つまり、何か。昨日のあのシンの注意を聞いたセラは、食べ物をこぼすのはもったいない。通路を裸で歩くのは行儀が悪い、と、そう解釈したと言うわけか。
(俺はこいつらの母親じゃねぇ・・・・!!)
内心そう叫ぶも、この気持ちをどうしたらセラに分かってもらえるのか。改善したと思ったはずが、自分の言葉で余計複雑な事態にしてしまった感が否めない。一体どうしてくれようと、今日も朝から盛大に頭を悩ませるシンの姿があった。
やっぱり、落ち微妙ですよね~(-_-;)
自分の文ばかり見ていると、だんだん崩壊してくるのがわかります。
今回は、一応付き合いたて設定。
今まで本気になったことのないシンさんが、独占欲と嫉妬心をどう抑えたらいいのかわからなくて暴走してしまった話。

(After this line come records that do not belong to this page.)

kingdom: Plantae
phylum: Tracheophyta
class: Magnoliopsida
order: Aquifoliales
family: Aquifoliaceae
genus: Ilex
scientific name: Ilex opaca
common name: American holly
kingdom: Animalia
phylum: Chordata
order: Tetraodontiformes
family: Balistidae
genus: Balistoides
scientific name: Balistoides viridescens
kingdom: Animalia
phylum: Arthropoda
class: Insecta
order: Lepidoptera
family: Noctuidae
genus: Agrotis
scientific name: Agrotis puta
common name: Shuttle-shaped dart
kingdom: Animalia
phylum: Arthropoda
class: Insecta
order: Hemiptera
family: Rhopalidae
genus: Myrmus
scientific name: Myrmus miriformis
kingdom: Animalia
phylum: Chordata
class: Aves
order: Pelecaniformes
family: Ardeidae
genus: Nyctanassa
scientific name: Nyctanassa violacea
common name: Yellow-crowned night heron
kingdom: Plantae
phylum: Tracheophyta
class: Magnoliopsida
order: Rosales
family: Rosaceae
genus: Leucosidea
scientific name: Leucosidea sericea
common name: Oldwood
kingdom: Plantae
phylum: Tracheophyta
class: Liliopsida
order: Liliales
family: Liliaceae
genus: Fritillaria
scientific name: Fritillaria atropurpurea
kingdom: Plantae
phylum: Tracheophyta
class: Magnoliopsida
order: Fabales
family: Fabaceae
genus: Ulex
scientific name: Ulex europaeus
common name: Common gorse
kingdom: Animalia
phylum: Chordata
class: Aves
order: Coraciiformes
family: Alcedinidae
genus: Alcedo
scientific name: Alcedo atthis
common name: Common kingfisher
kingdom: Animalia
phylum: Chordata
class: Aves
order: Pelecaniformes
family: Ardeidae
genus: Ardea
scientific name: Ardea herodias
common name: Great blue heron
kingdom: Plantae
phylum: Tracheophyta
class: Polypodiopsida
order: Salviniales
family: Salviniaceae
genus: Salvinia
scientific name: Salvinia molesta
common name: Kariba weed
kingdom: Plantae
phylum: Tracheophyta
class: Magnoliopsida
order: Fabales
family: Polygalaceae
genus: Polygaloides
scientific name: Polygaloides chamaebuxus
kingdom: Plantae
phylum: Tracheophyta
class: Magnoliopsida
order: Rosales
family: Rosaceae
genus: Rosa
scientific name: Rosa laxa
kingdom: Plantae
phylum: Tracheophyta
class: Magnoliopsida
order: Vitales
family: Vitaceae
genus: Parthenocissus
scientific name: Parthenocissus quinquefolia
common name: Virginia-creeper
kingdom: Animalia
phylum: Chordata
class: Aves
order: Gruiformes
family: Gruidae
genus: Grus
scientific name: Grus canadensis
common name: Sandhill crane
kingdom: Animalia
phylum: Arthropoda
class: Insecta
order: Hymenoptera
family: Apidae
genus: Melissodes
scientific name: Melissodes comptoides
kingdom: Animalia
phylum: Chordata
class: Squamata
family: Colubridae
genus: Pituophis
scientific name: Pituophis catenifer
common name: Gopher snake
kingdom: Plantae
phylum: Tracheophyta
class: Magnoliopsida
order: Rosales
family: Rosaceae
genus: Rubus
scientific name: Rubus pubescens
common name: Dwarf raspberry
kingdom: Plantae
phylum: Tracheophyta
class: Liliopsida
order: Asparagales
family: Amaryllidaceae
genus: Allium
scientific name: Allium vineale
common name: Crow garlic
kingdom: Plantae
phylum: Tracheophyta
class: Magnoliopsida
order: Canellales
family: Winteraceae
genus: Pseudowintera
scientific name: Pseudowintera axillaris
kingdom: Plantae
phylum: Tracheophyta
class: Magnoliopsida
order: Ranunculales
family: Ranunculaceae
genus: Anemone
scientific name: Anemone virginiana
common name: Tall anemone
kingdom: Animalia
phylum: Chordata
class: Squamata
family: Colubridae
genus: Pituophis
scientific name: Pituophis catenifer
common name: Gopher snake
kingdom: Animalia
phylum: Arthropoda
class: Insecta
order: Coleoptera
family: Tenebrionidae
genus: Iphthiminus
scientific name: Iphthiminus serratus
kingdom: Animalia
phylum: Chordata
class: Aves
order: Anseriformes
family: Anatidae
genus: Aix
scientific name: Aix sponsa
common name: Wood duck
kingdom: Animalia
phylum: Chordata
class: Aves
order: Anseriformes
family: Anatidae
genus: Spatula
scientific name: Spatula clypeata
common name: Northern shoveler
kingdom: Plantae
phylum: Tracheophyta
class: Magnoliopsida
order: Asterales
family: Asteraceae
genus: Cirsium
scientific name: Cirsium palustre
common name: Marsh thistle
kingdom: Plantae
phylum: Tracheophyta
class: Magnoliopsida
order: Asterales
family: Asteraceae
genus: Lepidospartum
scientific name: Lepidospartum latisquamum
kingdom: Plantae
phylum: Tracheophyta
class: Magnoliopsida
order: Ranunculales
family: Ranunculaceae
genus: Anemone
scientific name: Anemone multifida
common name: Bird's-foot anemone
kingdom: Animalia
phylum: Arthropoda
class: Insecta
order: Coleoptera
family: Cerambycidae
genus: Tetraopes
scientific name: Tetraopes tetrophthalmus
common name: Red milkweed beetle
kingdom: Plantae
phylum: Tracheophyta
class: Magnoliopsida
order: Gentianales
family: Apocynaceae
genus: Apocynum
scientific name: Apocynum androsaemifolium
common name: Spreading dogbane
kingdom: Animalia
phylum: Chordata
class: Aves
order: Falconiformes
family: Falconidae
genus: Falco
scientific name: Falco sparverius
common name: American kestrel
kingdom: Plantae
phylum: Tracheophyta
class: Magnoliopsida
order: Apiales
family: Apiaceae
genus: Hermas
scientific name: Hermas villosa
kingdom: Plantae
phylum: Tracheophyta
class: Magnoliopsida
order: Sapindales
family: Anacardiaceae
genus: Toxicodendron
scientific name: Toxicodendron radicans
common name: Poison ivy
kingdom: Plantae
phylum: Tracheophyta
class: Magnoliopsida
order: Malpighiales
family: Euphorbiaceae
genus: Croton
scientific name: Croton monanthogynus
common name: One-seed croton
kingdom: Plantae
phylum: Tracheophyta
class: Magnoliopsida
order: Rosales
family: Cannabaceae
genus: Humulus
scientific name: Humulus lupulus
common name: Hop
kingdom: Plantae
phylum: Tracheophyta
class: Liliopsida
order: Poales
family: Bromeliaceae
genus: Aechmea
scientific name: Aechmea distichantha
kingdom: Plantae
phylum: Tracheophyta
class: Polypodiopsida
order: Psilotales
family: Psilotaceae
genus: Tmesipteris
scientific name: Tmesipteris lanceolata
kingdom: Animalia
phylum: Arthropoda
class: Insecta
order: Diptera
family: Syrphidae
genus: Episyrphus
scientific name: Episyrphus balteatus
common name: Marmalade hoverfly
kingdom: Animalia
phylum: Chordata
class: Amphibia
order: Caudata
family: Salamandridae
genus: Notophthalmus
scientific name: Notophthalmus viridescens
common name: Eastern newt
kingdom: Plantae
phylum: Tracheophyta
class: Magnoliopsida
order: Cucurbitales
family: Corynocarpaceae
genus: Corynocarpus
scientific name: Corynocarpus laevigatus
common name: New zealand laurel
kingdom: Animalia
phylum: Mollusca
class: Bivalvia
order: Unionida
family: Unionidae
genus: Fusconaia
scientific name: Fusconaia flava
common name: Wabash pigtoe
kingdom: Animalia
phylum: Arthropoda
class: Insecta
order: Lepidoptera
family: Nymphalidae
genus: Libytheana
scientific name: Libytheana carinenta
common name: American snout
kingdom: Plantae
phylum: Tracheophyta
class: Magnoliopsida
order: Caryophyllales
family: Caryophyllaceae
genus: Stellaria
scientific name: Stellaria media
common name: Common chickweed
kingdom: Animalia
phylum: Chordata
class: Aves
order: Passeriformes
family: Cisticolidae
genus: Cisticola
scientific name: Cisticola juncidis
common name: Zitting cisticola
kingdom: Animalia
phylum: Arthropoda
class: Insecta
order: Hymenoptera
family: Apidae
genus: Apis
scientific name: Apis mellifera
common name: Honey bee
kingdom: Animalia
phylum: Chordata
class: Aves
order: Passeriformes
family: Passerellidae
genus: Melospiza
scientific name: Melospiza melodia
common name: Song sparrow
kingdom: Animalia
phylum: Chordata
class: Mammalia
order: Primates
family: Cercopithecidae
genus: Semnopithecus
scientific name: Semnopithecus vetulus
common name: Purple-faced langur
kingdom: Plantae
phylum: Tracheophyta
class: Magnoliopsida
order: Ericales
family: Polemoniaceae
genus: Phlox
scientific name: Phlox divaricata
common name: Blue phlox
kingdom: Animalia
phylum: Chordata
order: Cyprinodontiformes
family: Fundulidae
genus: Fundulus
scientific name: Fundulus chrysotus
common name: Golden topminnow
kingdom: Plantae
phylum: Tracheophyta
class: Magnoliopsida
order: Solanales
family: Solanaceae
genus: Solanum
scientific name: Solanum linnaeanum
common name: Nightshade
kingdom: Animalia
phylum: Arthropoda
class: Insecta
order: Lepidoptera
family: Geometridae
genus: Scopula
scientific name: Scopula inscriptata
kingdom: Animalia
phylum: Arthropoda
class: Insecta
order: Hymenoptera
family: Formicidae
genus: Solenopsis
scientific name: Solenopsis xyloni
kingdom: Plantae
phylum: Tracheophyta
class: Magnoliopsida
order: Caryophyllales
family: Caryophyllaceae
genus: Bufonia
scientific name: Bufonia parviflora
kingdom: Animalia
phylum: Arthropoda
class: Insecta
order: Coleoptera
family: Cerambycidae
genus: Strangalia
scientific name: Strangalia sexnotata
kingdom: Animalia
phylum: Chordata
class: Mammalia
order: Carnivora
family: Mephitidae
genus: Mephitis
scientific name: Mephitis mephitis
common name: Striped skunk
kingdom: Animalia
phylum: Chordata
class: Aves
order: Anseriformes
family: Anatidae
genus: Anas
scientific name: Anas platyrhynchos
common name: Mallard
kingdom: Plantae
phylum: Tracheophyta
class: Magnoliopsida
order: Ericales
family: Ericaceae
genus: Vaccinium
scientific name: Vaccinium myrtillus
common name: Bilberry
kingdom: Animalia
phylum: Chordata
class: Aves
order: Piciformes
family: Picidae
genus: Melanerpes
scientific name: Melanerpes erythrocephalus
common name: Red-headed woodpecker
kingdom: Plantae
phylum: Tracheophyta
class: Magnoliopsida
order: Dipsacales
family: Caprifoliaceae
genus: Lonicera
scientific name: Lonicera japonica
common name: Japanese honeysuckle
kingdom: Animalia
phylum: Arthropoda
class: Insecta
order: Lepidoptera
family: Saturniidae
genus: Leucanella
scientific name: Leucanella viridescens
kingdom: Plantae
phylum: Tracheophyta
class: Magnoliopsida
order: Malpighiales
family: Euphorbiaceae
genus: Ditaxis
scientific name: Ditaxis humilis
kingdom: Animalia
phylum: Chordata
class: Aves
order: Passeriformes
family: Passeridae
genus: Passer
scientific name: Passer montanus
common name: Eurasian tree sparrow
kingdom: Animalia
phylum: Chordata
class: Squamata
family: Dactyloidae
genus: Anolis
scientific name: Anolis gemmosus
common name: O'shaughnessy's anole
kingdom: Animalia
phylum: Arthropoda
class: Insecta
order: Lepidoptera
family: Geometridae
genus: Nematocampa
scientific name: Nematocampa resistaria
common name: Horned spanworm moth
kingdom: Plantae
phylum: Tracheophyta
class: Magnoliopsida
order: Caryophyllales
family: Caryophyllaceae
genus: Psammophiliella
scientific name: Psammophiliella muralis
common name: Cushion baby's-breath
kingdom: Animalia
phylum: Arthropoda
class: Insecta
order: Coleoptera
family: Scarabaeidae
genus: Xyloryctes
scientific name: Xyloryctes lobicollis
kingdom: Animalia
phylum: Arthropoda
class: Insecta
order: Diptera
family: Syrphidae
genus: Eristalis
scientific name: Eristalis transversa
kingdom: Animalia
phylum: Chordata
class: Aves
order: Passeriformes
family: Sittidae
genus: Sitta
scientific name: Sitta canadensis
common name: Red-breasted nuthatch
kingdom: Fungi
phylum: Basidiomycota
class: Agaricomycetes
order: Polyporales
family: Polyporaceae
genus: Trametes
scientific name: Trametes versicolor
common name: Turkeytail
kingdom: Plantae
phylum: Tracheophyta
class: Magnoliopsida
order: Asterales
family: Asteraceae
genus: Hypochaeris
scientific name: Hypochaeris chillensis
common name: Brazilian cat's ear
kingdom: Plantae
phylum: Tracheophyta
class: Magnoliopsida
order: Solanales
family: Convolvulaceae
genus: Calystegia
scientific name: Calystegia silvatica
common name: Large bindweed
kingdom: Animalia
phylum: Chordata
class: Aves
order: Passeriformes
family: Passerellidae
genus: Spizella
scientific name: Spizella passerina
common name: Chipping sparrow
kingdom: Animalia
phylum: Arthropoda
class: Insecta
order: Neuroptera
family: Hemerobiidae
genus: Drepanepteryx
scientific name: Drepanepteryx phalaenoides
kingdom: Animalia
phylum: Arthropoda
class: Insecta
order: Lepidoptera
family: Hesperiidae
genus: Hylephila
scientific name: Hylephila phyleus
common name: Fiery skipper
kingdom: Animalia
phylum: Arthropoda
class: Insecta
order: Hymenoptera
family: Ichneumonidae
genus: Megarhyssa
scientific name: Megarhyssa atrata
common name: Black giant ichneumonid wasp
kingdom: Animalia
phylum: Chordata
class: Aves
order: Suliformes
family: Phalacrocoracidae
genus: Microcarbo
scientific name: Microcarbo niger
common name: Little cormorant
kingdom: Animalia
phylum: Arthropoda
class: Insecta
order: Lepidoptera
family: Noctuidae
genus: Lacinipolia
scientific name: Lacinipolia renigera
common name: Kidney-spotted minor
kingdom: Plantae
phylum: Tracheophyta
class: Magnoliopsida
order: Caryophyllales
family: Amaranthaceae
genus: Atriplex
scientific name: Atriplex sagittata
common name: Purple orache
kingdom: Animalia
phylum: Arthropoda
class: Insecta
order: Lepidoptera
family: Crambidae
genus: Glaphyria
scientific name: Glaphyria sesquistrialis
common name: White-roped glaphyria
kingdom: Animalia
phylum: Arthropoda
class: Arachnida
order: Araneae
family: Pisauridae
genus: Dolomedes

だって、この方恋愛せずにもう24歳ですよ!だがそこがいい!!(だまれ)
俺だってみてないのに何先に見てんだよおまえ(←ハヤテ)(怒)っていうシンさん。
あ、タオルと着がえ忘れてこそこそと素っ裸で廊下を歩くのは私です(爆
女の子しか住んでない共同部屋でしたが、見つかったら変態ですね。